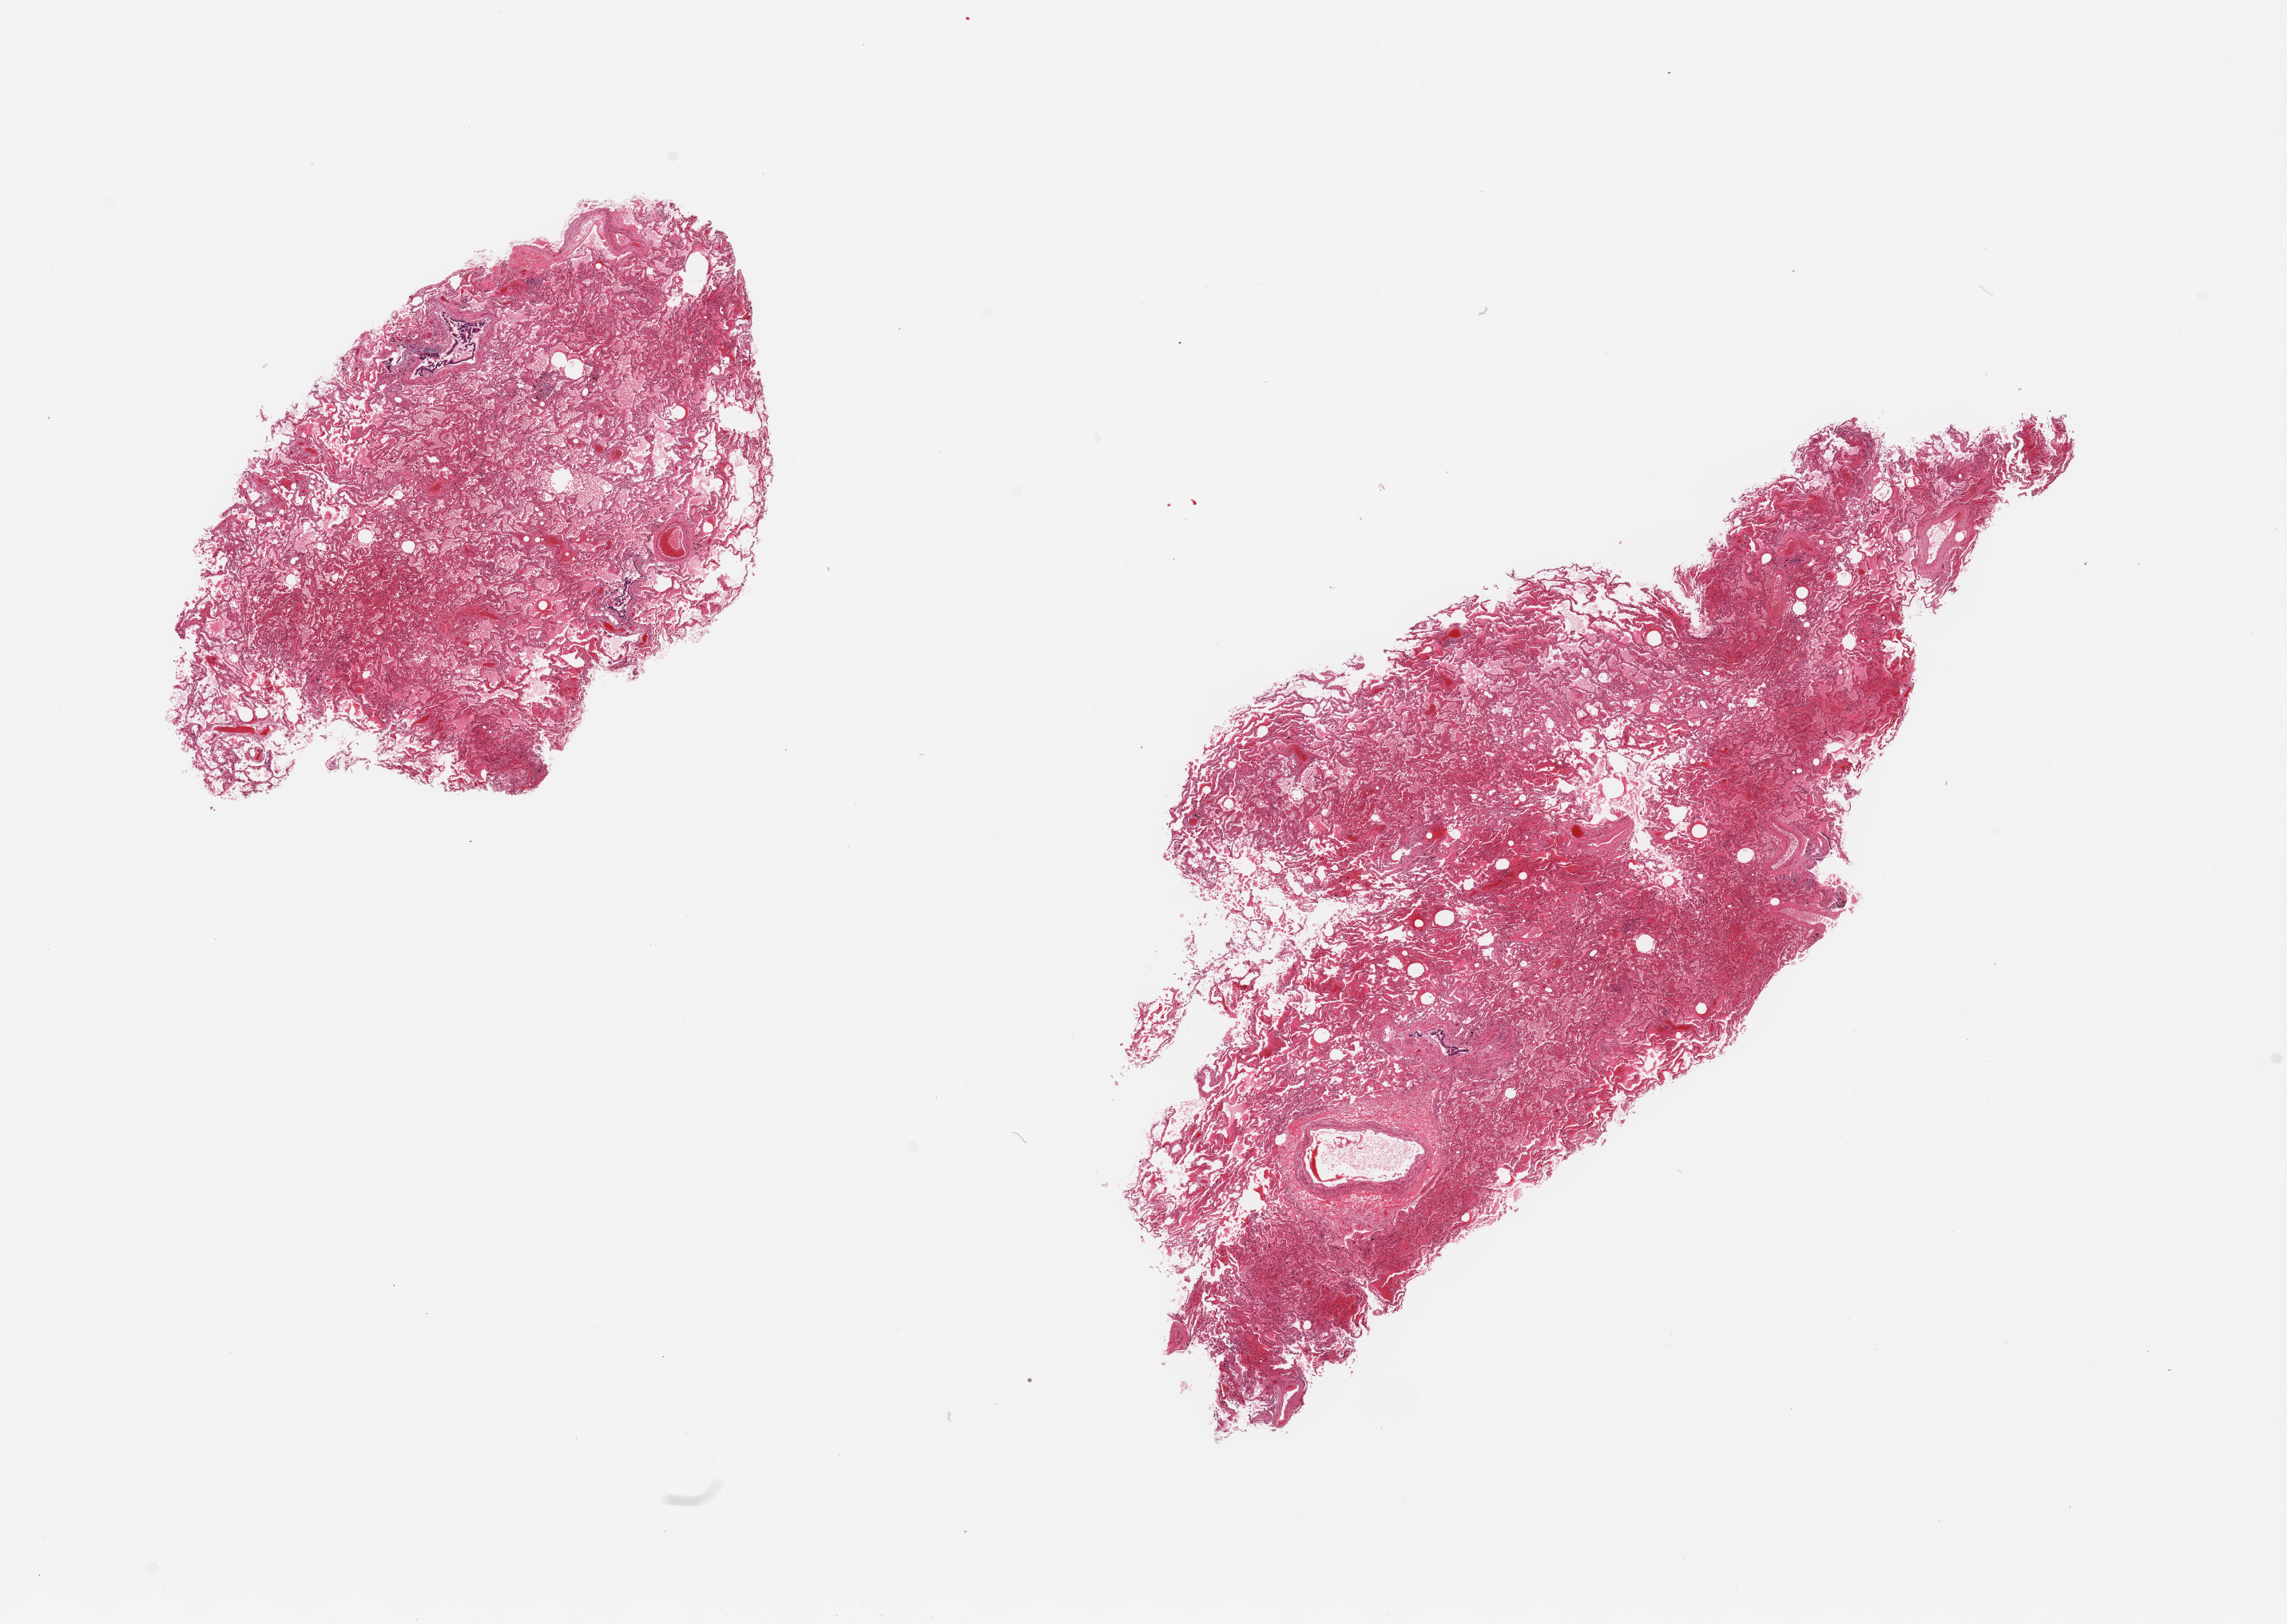
Whole-slide image, haematoxylin and eosin stain, brightfield, a low-resolution overview of the entire scanned area, about 22.6 x 16.1 mm. PAXgene-fixed paraffin-embedded (PFPE) section. Section of lung (target tissue). Donor tissue sample.
Pathologist's review note for this sample: 2 pieces; congestion/edema.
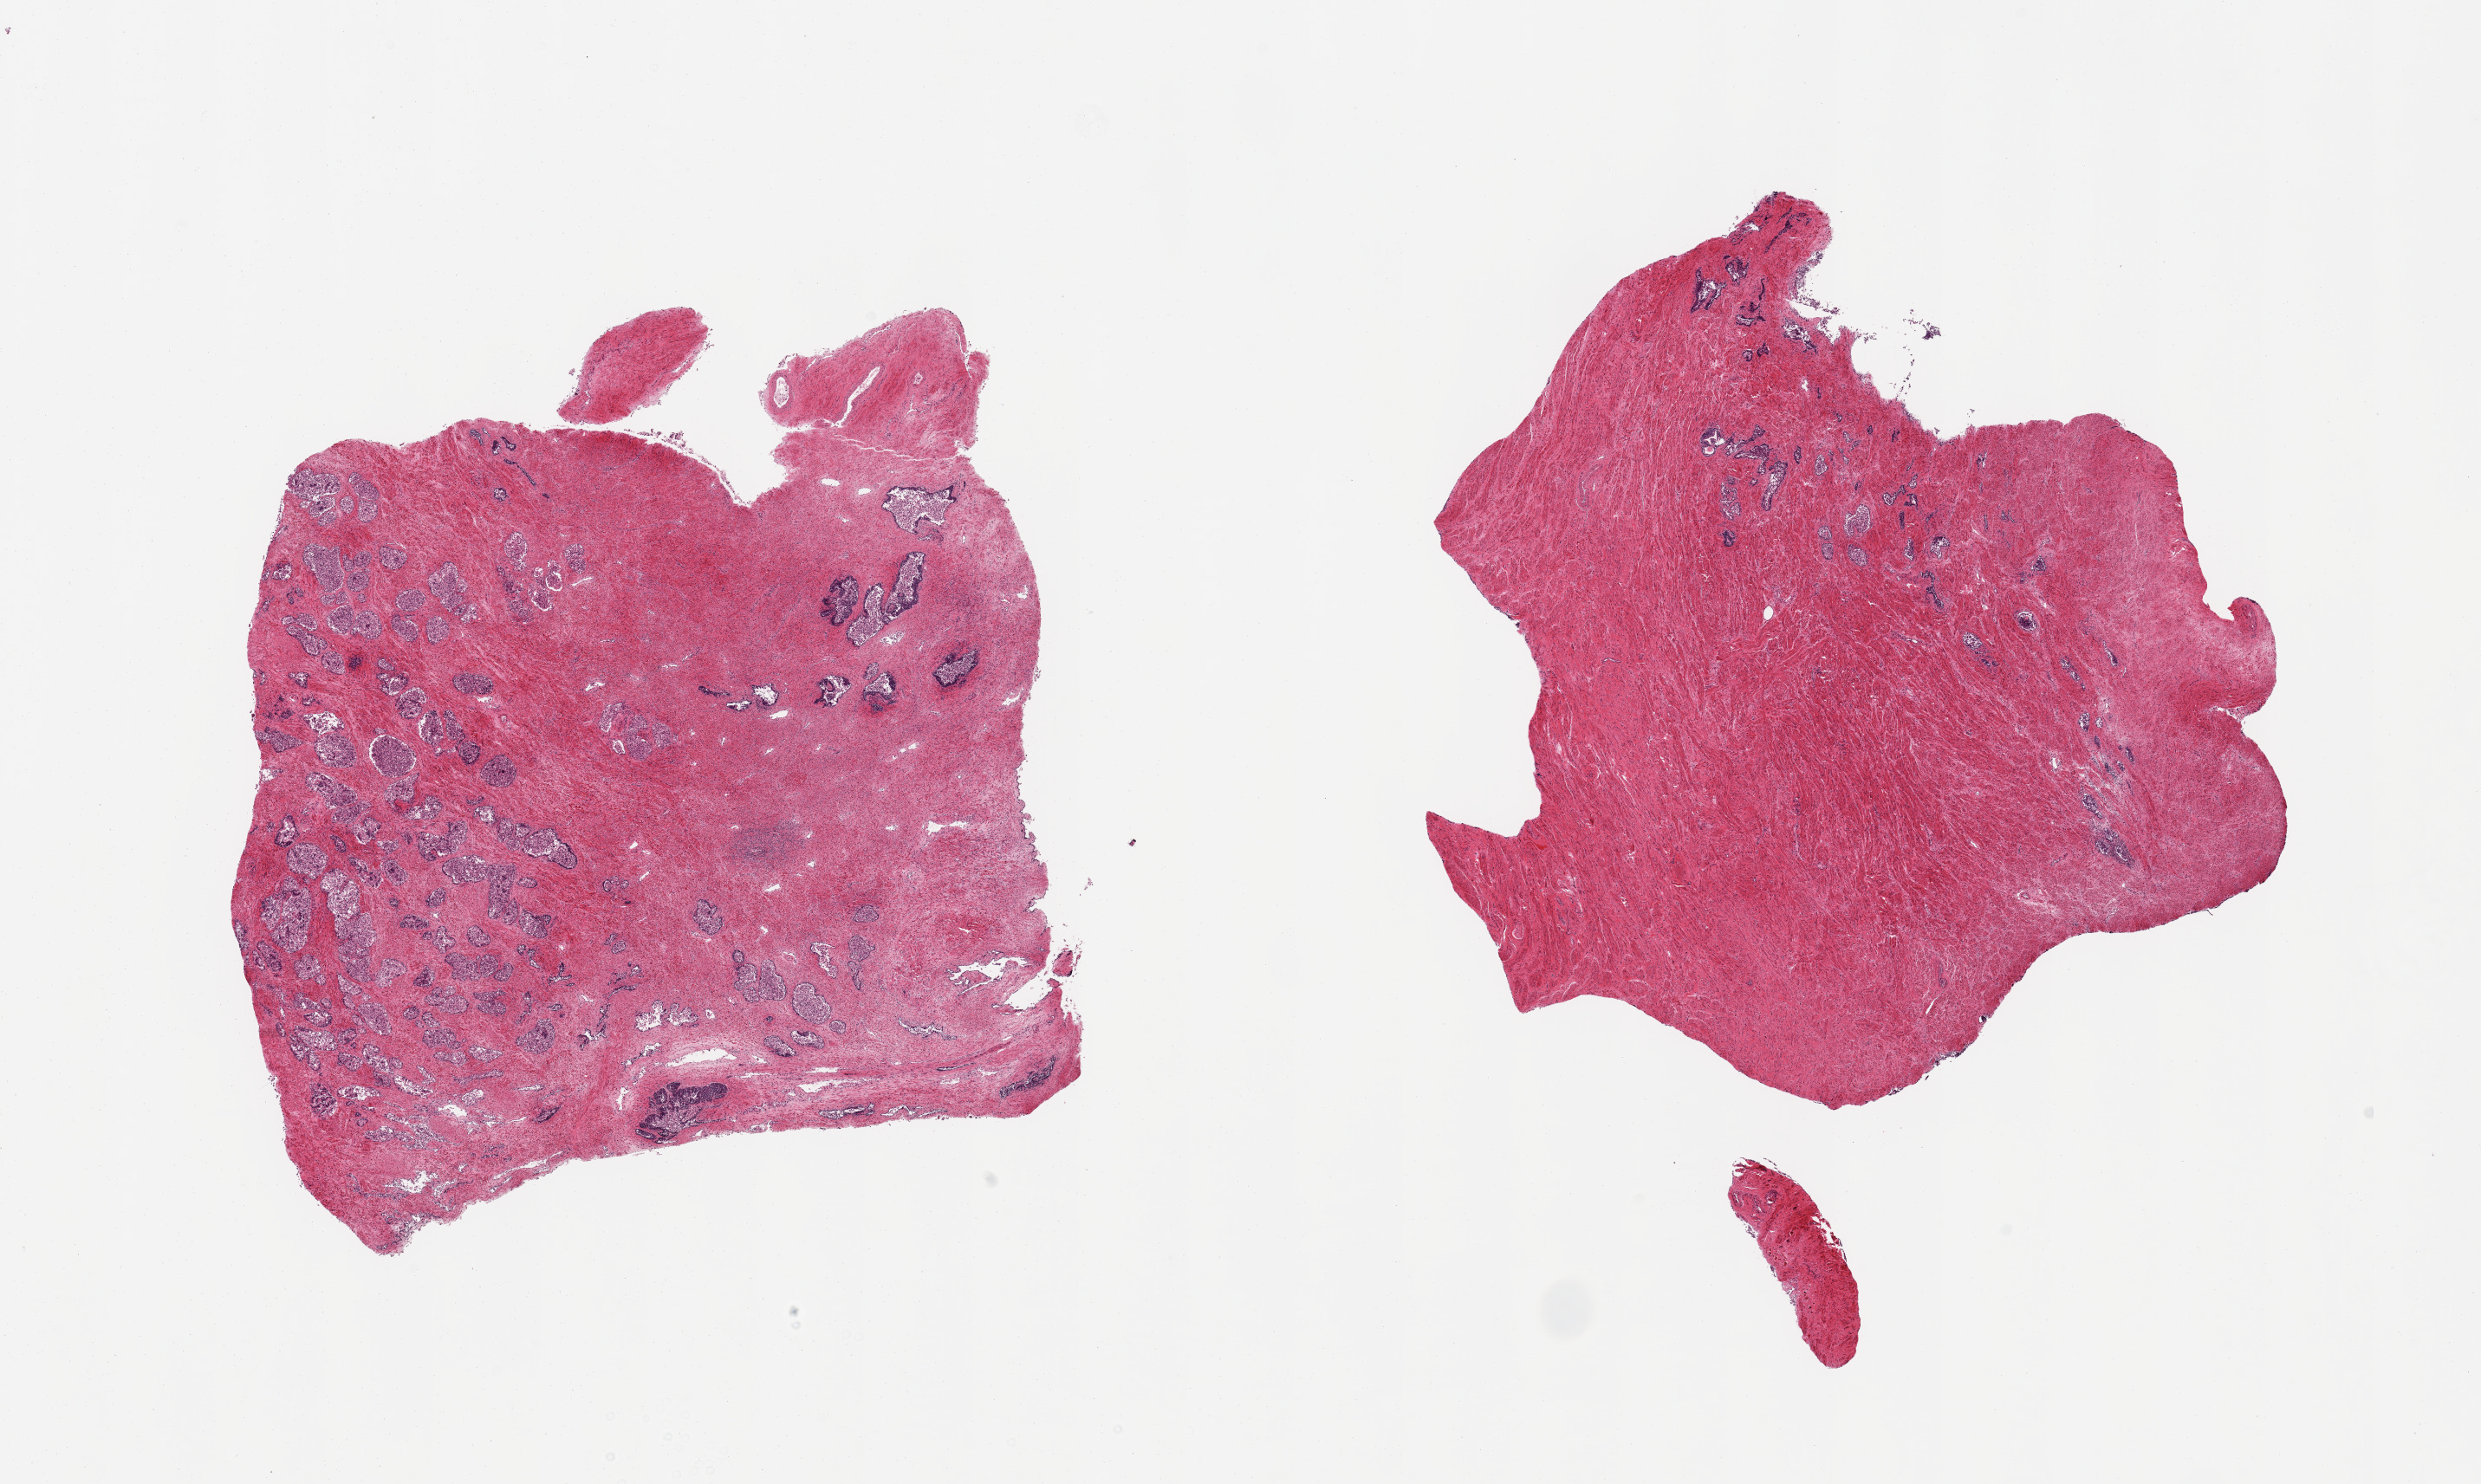
Whole-slide image, hematoxylin and eosin (H&E) stain — a low-resolution overview of the entire scanned area, about 22.6 x 13.5 mm (slide scanned at 20x); PAXgene-fixed, paraffin-embedded tissue; section of prostate (target tissue); tissue donor sample. Donor sex: male.
Pathologist's review note for this sample: 2 pieces; glands autolyzed, stroma intact.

----

▶ _WHAT THE EXERCISE ASKS_:
When copying the listing, skip the pictures and keep each line exactly as written.

▶ _WORKED SOLUTION_:
Whole-slide image, haematoxylin and eosin stain, brightfield, a low-resolution overview of the entire scanned area, about 22.6 x 16.1 mm. PAXgene-fixed paraffin-embedded (PFPE) section. Section of lung (target tissue). Donor tissue sample.
Pathologist's review note for this sample: 2 pieces; congestion/edema.
Whole-slide image, hematoxylin and eosin (H&E) stain — a low-resolution overview of the entire scanned area, about 22.6 x 13.5 mm (slide scanned at 20x); PAXgene-fixed, paraffin-embedded tissue; section of prostate (target tissue); tissue donor sample. Donor sex: male.
Pathologist's review note for this sample: 2 pieces; glands autolyzed, stroma intact.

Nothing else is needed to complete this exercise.